| PROBLEM REQUIREMENTS |
Your reply should consist of the entries, copied exactly and stripped of images.

(GIVEN ENTRIES Opens)

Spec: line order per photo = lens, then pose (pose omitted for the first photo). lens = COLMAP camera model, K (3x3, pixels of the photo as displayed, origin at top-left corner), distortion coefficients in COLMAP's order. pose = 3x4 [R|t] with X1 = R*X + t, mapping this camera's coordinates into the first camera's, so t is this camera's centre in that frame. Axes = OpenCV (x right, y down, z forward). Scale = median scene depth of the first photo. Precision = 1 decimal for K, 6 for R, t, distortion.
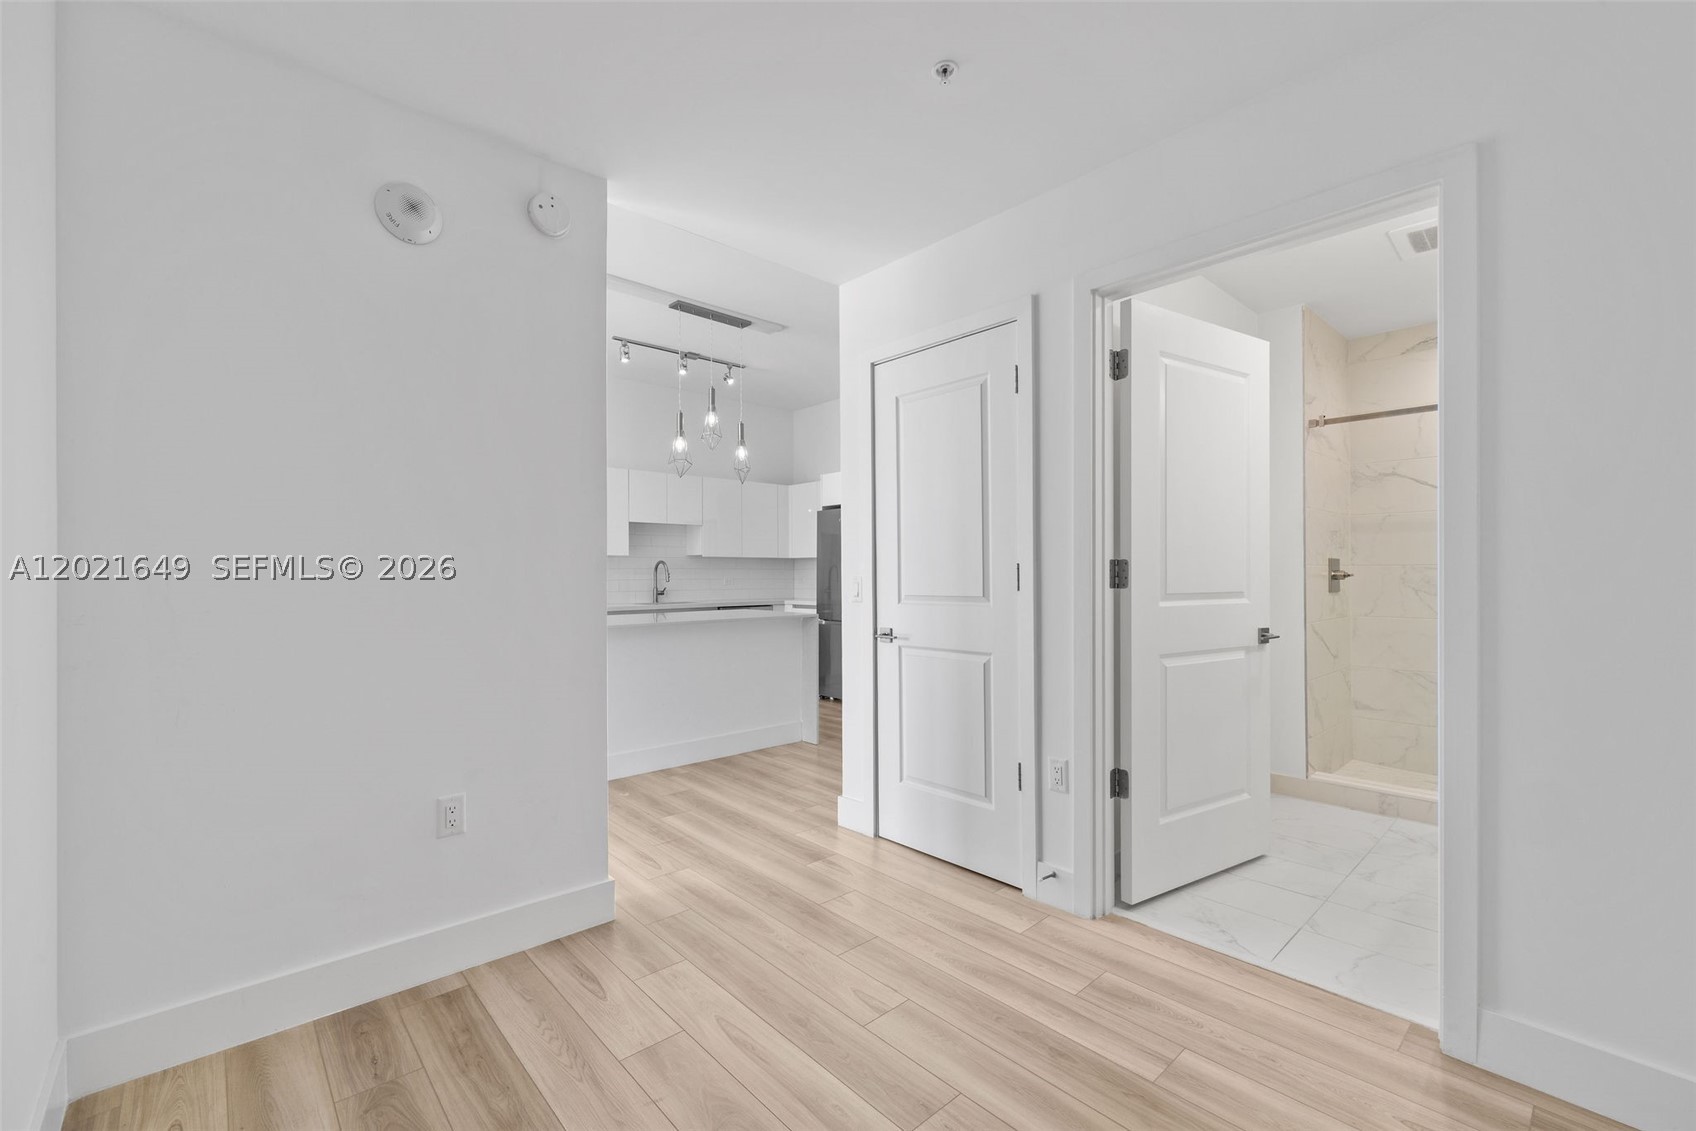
lens RADIAL K [[716.6, 0, 870.7], [0, 716.6, 570.8], [0, 0, 1]] dist [-0.006047, 0.002774]
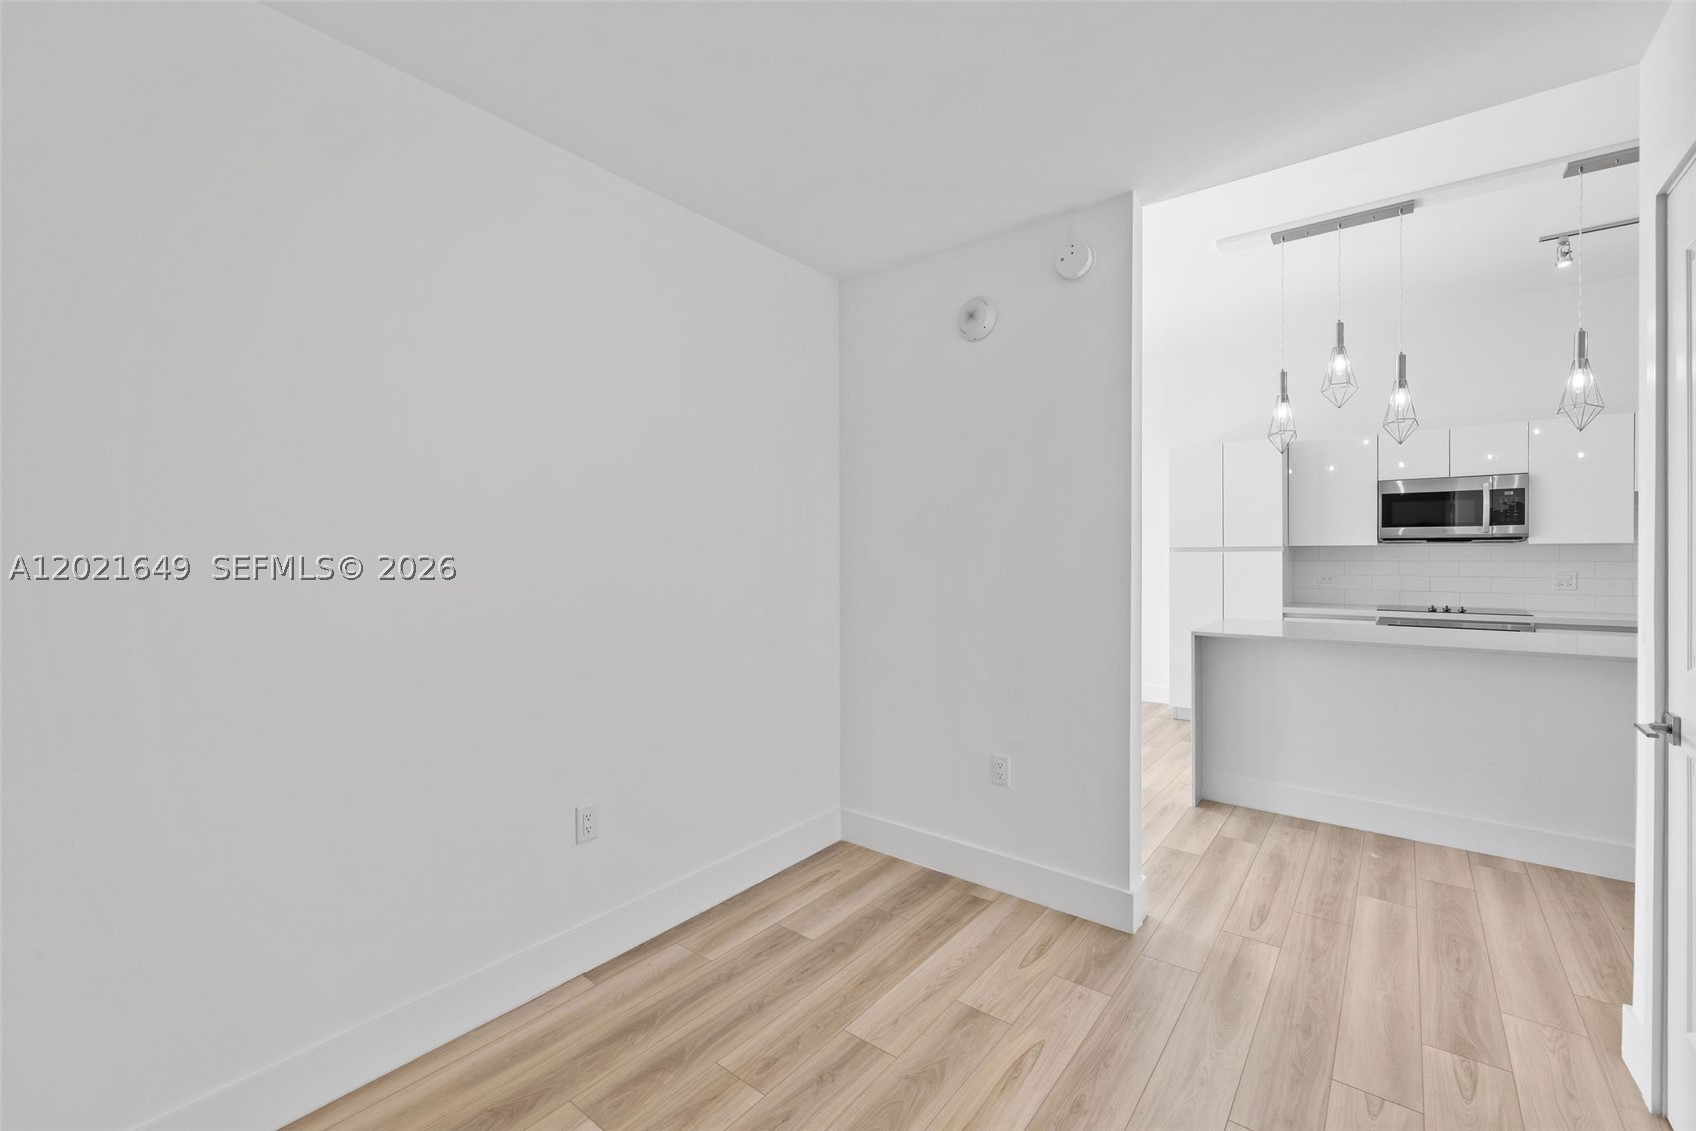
lens RADIAL K [[716.6, 0, 832.3], [0, 716.6, 566.0], [0, 0, 1]] dist [-0.006047, 0.002774]
pose [[0.118093, 0.013671, -0.992908, 0.359620], [0.011530, 0.999819, 0.015138, -0.029758], [0.992936, -0.013236, 0.117914, 0.292188]]
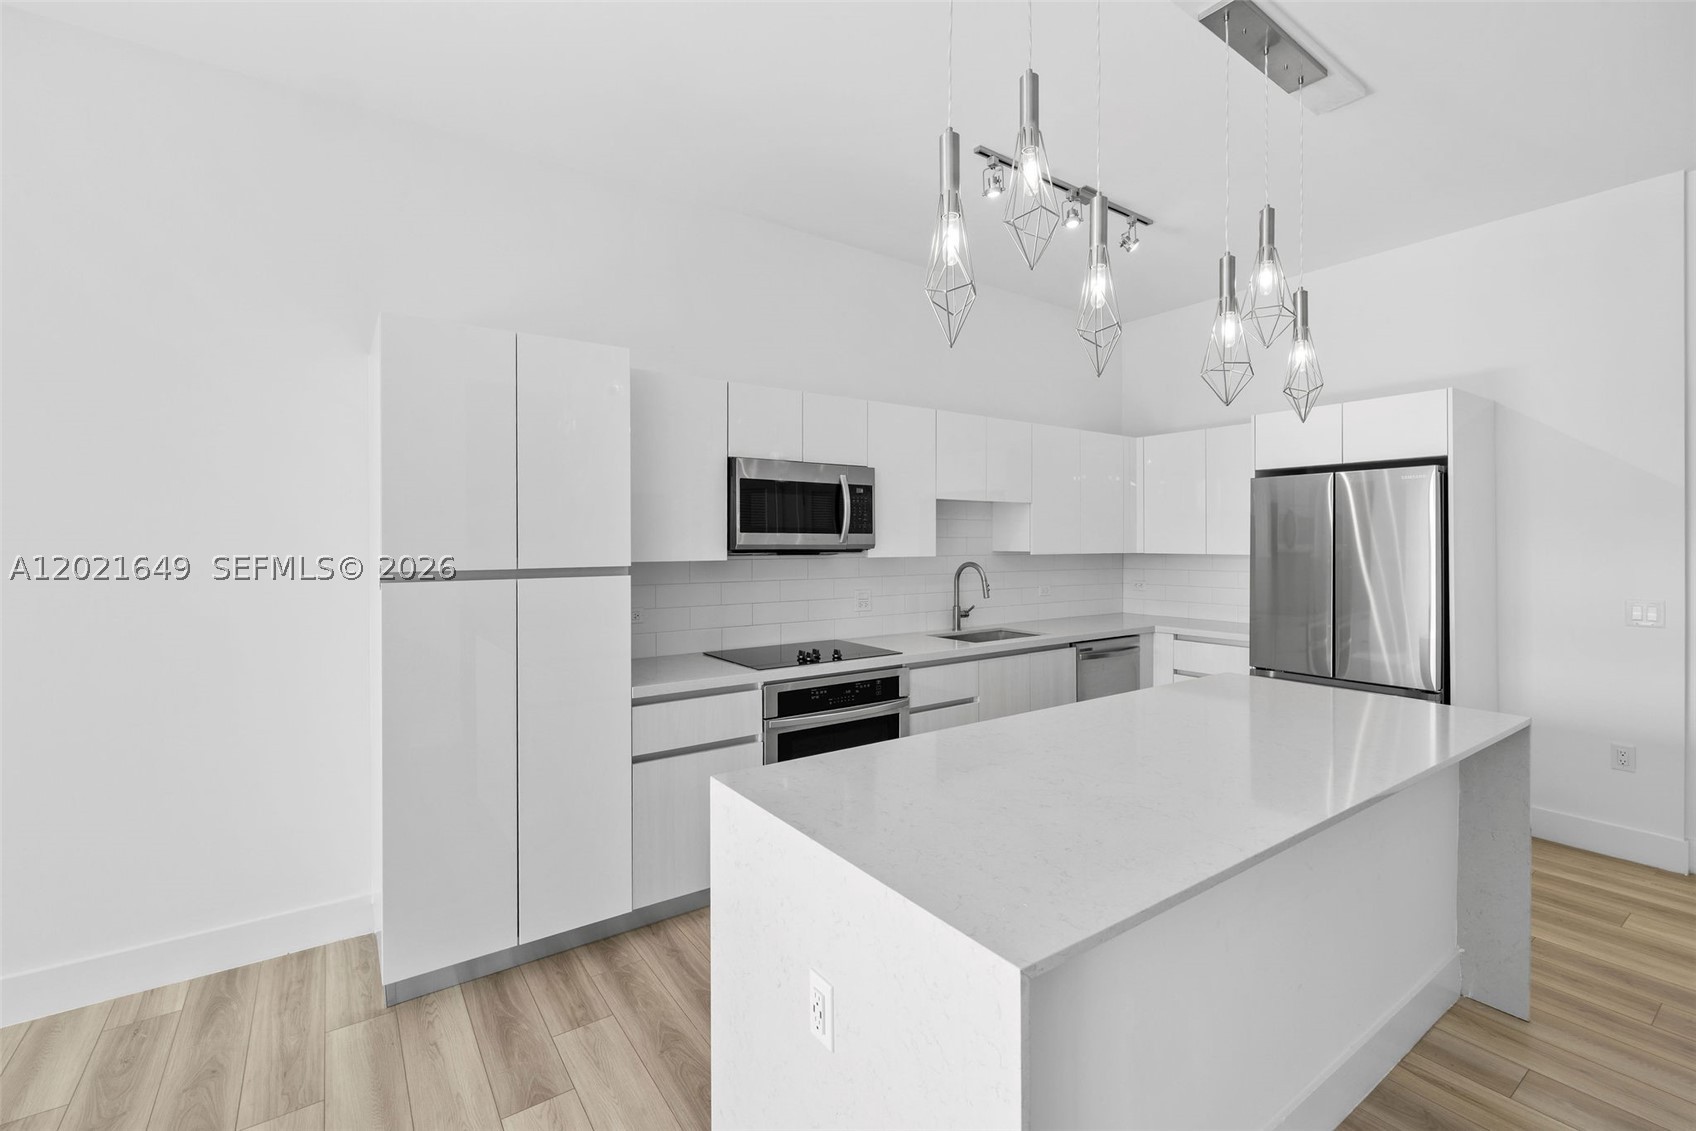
lens RADIAL K [[716.6, 0, 838.3], [0, 716.6, 550.9], [0, 0, 1]] dist [-0.006047, 0.002774]
pose [[0.989026, 0.000283, -0.147741, -0.521297], [0.002779, 0.999786, 0.020520, -0.061121], [0.147716, -0.020706, 0.988813, 0.630781]]
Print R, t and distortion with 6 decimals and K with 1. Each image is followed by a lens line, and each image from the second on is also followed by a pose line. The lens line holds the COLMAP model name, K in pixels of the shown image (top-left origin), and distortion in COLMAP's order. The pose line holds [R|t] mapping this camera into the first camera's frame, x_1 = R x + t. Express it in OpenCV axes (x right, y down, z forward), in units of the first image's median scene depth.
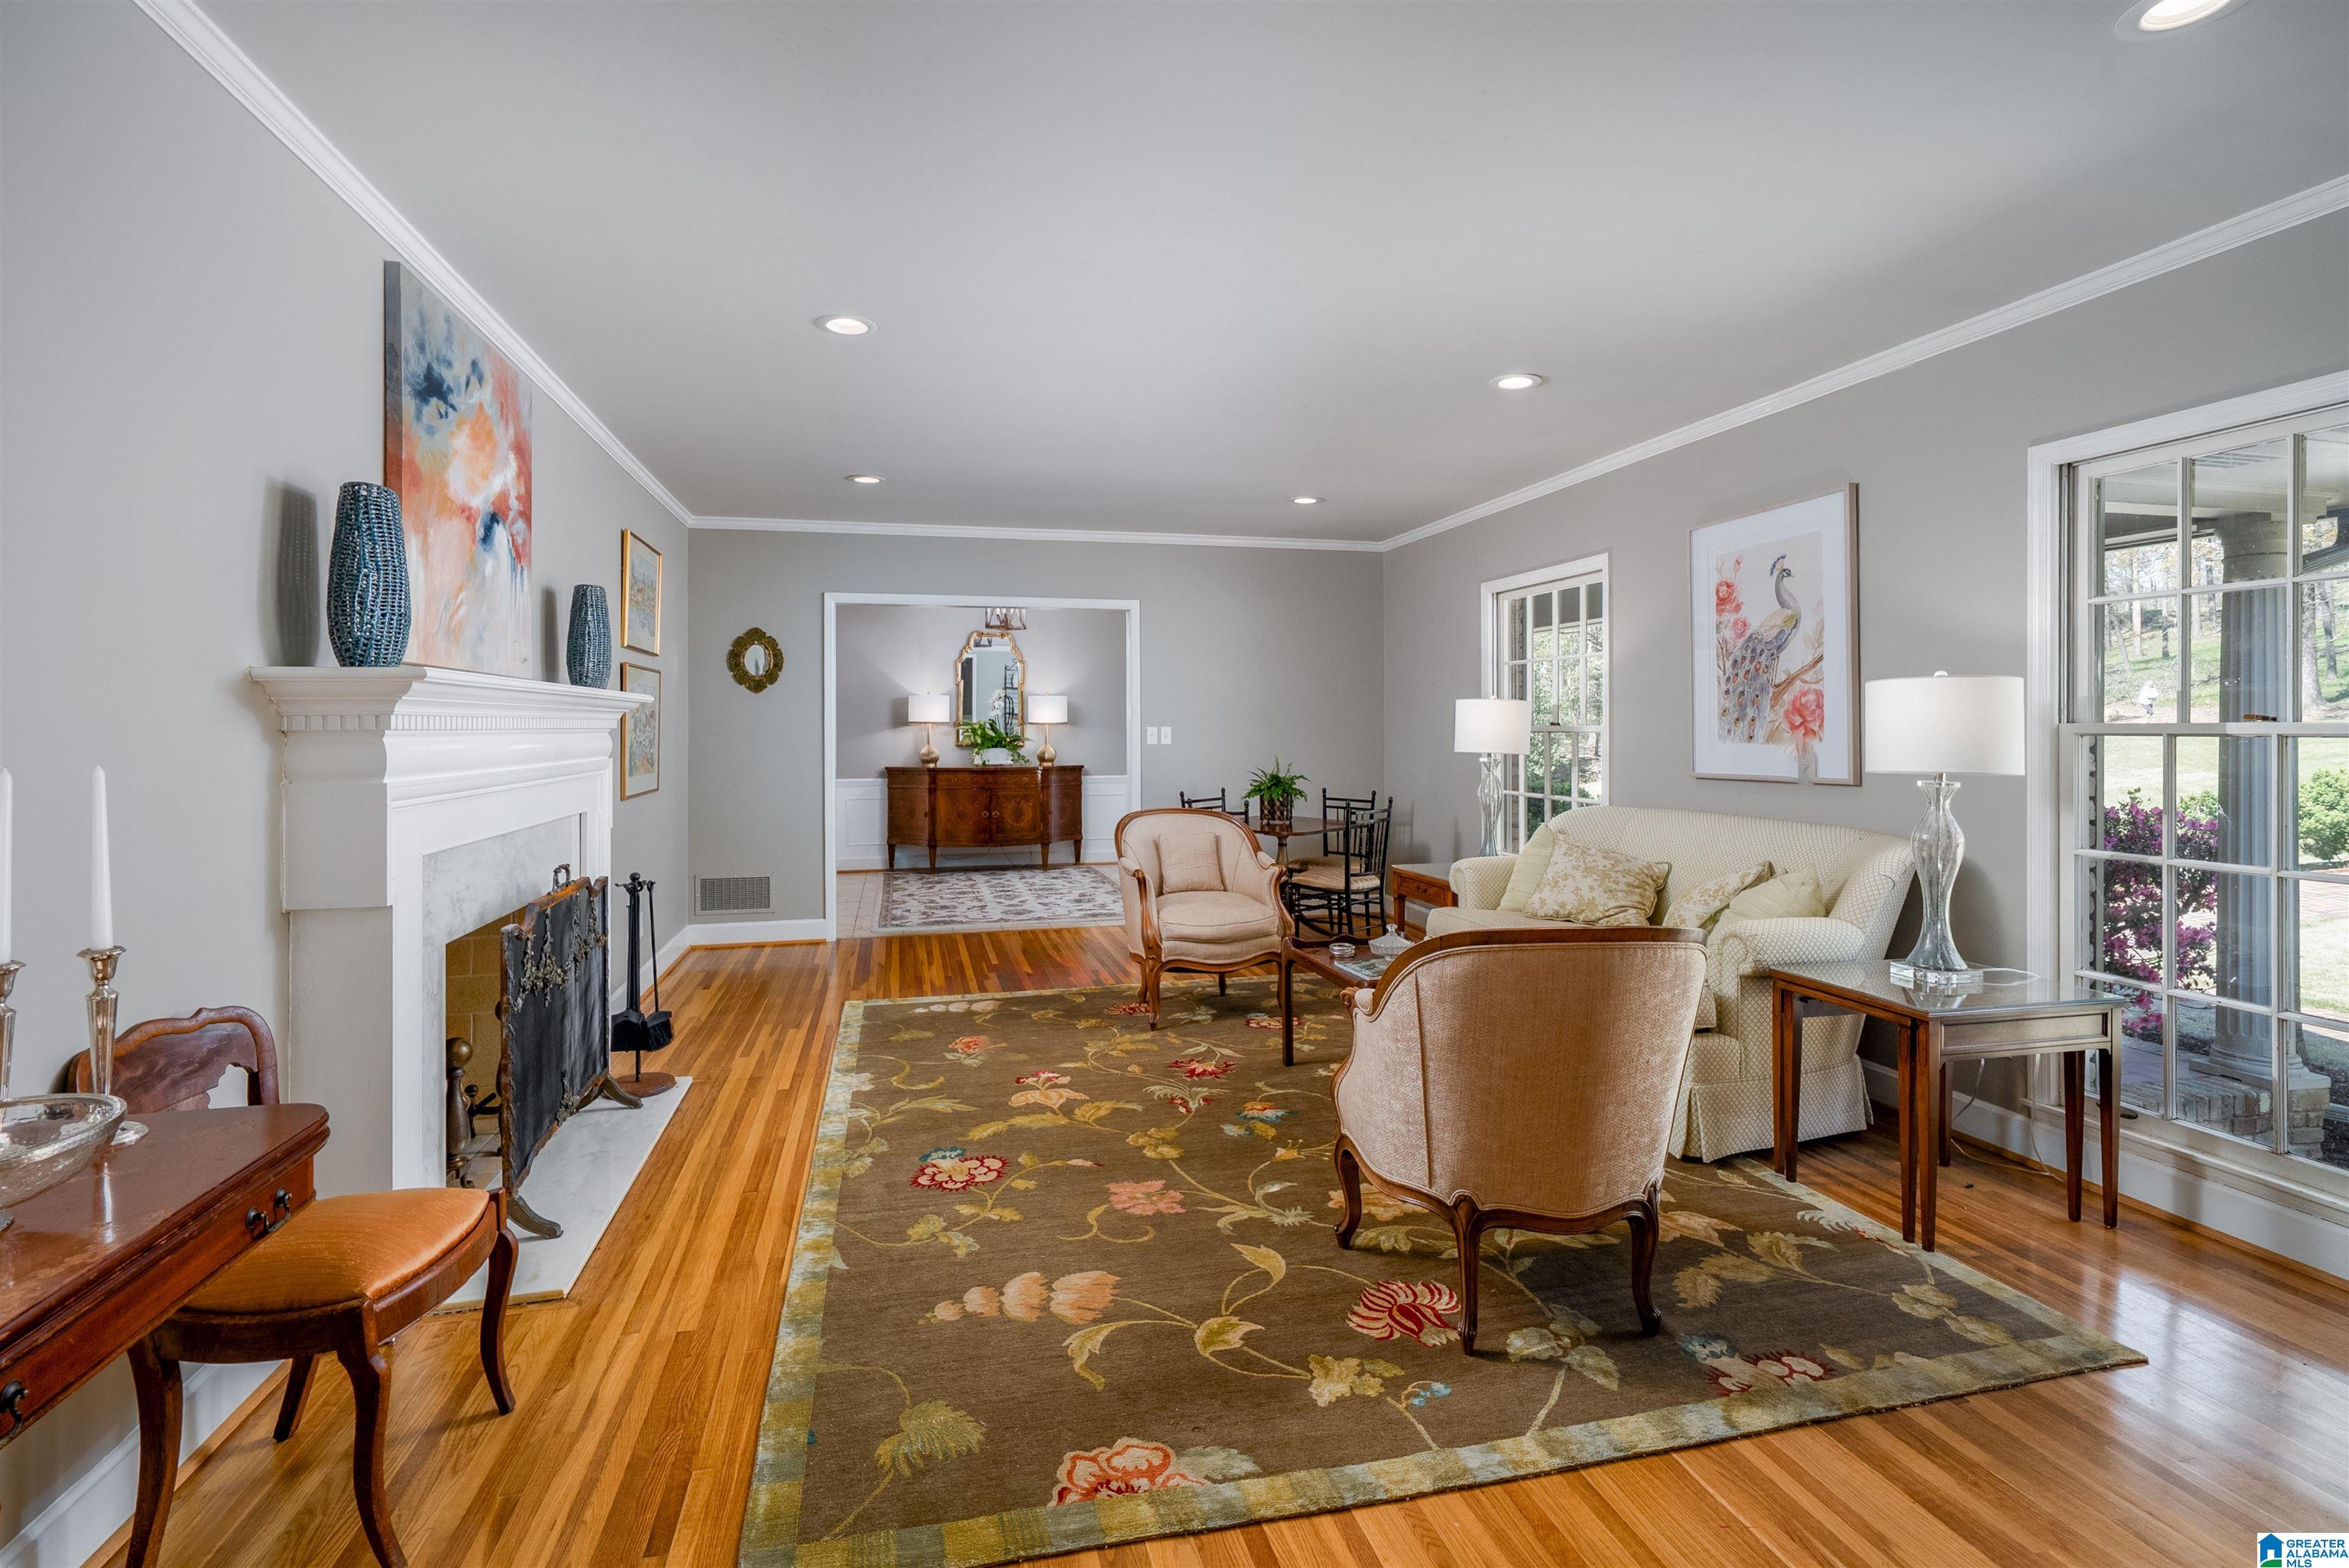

(GIVEN ENTRIES Closes)

| TASK SOLUTION |
Spec: line order per photo = lens, then pose (pose omitted for the first photo). lens = COLMAP camera model, K (3x3, pixels of the photo as displayed, origin at top-left corner), distortion coefficients in COLMAP's order. pose = 3x4 [R|t] with X1 = R*X + t, mapping this camera's coordinates into the first camera's, so t is this camera's centre in that frame. Axes = OpenCV (x right, y down, z forward). Scale = median scene depth of the first photo. Precision = 1 decimal for K, 6 for R, t, distortion.
lens RADIAL K [[716.6, 0, 870.7], [0, 716.6, 570.8], [0, 0, 1]] dist [-0.006047, 0.002774]
lens RADIAL K [[716.6, 0, 832.3], [0, 716.6, 566.0], [0, 0, 1]] dist [-0.006047, 0.002774]
pose [[0.118093, 0.013671, -0.992908, 0.359620], [0.011530, 0.999819, 0.015138, -0.029758], [0.992936, -0.013236, 0.117914, 0.292188]]
lens RADIAL K [[716.6, 0, 838.3], [0, 716.6, 550.9], [0, 0, 1]] dist [-0.006047, 0.002774]
pose [[0.989026, 0.000283, -0.147741, -0.521297], [0.002779, 0.999786, 0.020520, -0.061121], [0.147716, -0.020706, 0.988813, 0.630781]]
Print R, t and distortion with 6 decimals and K with 1. Each image is followed by a lens line, and each image from the second on is also followed by a pose line. The lens line holds the COLMAP model name, K in pixels of the shown image (top-left origin), and distortion in COLMAP's order. The pose line holds [R|t] mapping this camera into the first camera's frame, x_1 = R x + t. Express it in OpenCV axes (x right, y down, z forward), in units of the first image's median scene depth.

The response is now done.